The price of most global commodities dipped on the news that he had won the presidential race.
Trump has promised to introduce a 10% universal tariff on imports from all foreign countries and a 60% tariff on imports from China.
A reduction in Chinese exports to the United States is expected to dampen Chinese demand for copper, zinc and iron ore, in particular. China is currently the major market for these commodities.
The fallout would be felt across the continent.
According to the United Nations Conference on Trade and Development (Unctad), 45 out of 54 (83%) African countries are dependent on commodity exports.
Policy-wise, Trump is expected to continue to focus on what is good for American business.
During his first term he introduced the “Prosper Africa” programme.
“The main idea was to ease the cost of doing business, to smooth the process of doing business, between US and African business interests. To that extent, you could say that the Trump administration had a plan for Africa,” senior fellow for African Studies at the Council on Foreign Relations, Ralph Bunche, said in an online discussion.
Commentators point out that Africa did not feature on either candidate’s radar.

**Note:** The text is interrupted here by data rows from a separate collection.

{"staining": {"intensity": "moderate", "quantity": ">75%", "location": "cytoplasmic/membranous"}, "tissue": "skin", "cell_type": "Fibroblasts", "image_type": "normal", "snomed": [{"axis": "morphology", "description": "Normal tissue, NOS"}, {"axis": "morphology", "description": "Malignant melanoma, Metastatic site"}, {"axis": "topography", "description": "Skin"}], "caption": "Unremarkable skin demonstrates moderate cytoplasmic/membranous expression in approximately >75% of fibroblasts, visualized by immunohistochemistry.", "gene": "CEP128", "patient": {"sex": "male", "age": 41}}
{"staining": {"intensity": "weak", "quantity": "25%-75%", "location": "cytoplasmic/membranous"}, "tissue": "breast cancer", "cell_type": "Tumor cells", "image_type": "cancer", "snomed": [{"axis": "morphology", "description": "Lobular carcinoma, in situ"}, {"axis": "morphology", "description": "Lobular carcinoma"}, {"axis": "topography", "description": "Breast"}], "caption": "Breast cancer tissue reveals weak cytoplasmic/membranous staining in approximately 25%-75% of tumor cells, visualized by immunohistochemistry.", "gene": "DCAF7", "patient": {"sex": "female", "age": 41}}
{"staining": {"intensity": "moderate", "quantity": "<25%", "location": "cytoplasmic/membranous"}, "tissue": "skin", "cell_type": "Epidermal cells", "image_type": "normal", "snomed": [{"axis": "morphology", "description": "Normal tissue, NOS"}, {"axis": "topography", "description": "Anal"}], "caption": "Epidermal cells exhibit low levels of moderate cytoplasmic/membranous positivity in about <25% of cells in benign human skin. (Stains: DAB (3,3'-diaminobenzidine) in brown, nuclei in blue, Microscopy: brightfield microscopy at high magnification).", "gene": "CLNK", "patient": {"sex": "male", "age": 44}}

Speaking during the same discussion, senior fellow for Africa Policy studies, Michelle Gavin, said the lack of any direct reference to Africa during the campaign was a concern “in the context of national security concerns. There is an anachronistic idea that Africa is a peripheral part of the world that doesn’t affect the United States”.
Bunche believes that the general attitude towards Africa has shifted dramatically in the short four years that Trump has not been in office.
“We’ve had a major epidemic. We’ve since had the war in Ukraine and the consequences that came in the wake of that. It’s a different geostrategic environment, and one in which, arguably, the United States has lost considerable ground to some of the competition, especially China and Russia.
“A next Trump administration will have to come to terms with the fact that it is no longer the Africa that was there four years ago, that things have changed drastically.”
There is consensus among analysts that the United States will be competing against China and Russia, primarily to secure supplies of strategic minerals.
“There are so many different external actors who see Africa as a critical part of their grand strategy going forward, and have even less confidence in the United States to take the interests of African populations necessarily into account,” added Gavin.